Kyle McGowin was unable to get consistent outs and lasted only four innings. The right-hander allowed five runs on six hits - two of them homers - with a walk and two strikeouts. Brian Anderson smacked a two-run shot in the first to put the Marlins up 2-0. A homer by Curtis Granderson in the fourth made it 5-4 Miami.
“I was falling behind every hitter pretty much,” McGowin said. “They were putting good swings on balls I was missing and just leaving the ball up.”
In the fifth inning, Joe Ross struggled in relief, surrendering an RBI double to Harold Ramirez and a two-run single to Jorge Alfaro to extend the Marlins lead to 8-4.
The Nats chipped away with single runs in the fifth and sixth frames. Rendon’s double and a Soto single, which extended his hitting streak to eight games, helped to make it 8-5. Turner’s second hit of the game in the sixth, a run-scoring single to right field, made it 8-6 Marlins.
Then in the seventh, the Nats tied the game thanks to a two-run double by Victor Robles.

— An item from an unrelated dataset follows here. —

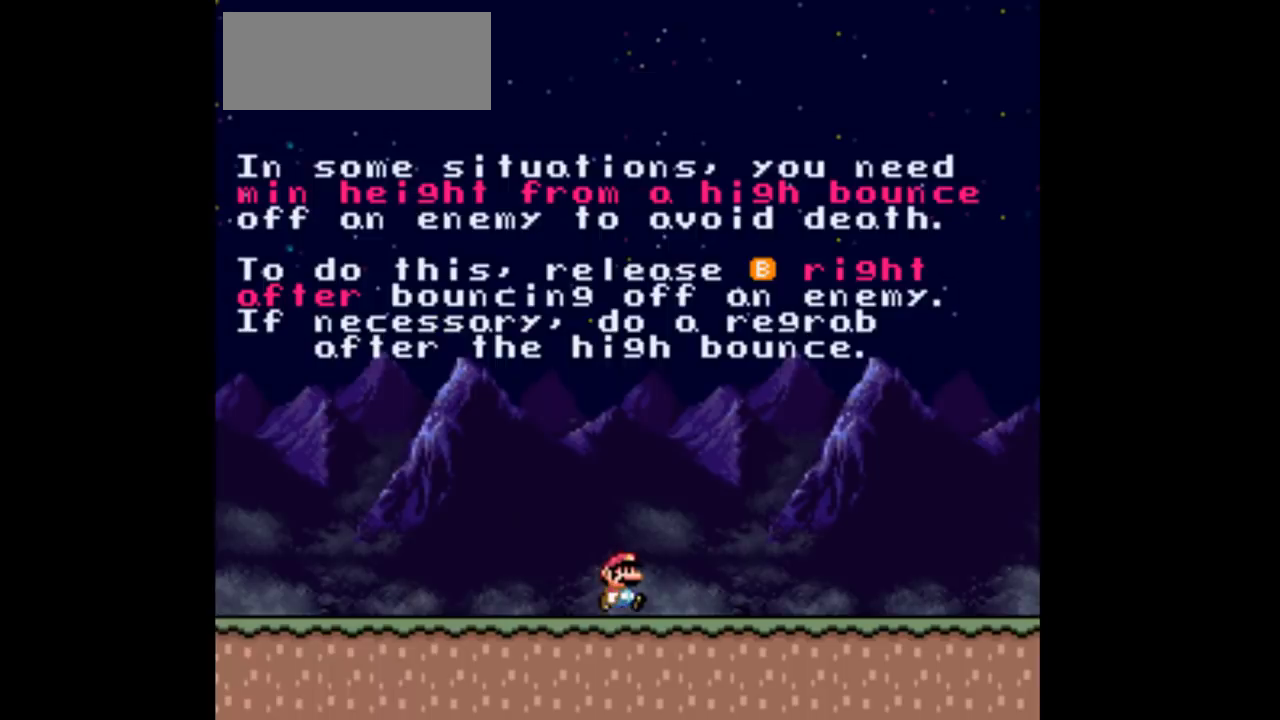
Gameplay with a controller (Nintendo layout); each line is a JSON object with the inputs held at the frame after it. "events" lists button and stick changes between this image and that frame as [ms after this image, input, new state], when the widget could be followed in between. Not read: L3 R3 Y.
{"buttons": ["DPAD_RIGHT"], "events": []}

The Nats trailed 4-1 and 8-4. It was 8-8 after seven.
But again, the Nats allowed a go ahead run in the eighth inning. Kyle Barraclough (1-1) surrendered a run-scoring single to Starlin Castro to give Miami a 9-8 lead. Tony Sipp and Barraclough combined to give up three hits in the inning. Then the Nats rallied for four runs highlighted by the Soto blast off of a 100 mph fastball from Marlins hurler Tayron Guerrero.
“I’m just seeing the ball really well against him,” Soto said. “He was like 99 mph and I see like 94 mph. So I just tried to when I swung that ball I swung a little bit harder. I just tried to concentrate and hit the ball and then see what happens.”
Miami rolled up 15 hits and scored in six different innings, hitting two homers and two doubles. Anderson went 2-for-4 with two hits, including a homer, a walk, a hit by pitch, two RBIs and two runs scored, but it was their first loss in seven games. And the Nats got it done. But Martinez knows there is still work to be done. He knows the frustration of their 20-31 record is felt in stands at Nats Park as well.
“I can tell you right now if I was a fan, I’m frustrated,” Martinez said. “I am. And I am a fan of these guys because I know them. They don’t want to play like that. I know they don’t. But, hey, I keep telling them every day: simplify. You are not going to win 14 games with just one game. Play one game, just play one game. Every pitch of every inning, just play that pitch and move on from there. Don’t think you’re going to make up all these games in one. Just play the game, simplify everything, just play hard.
“They play hard, but we got to clean it up.”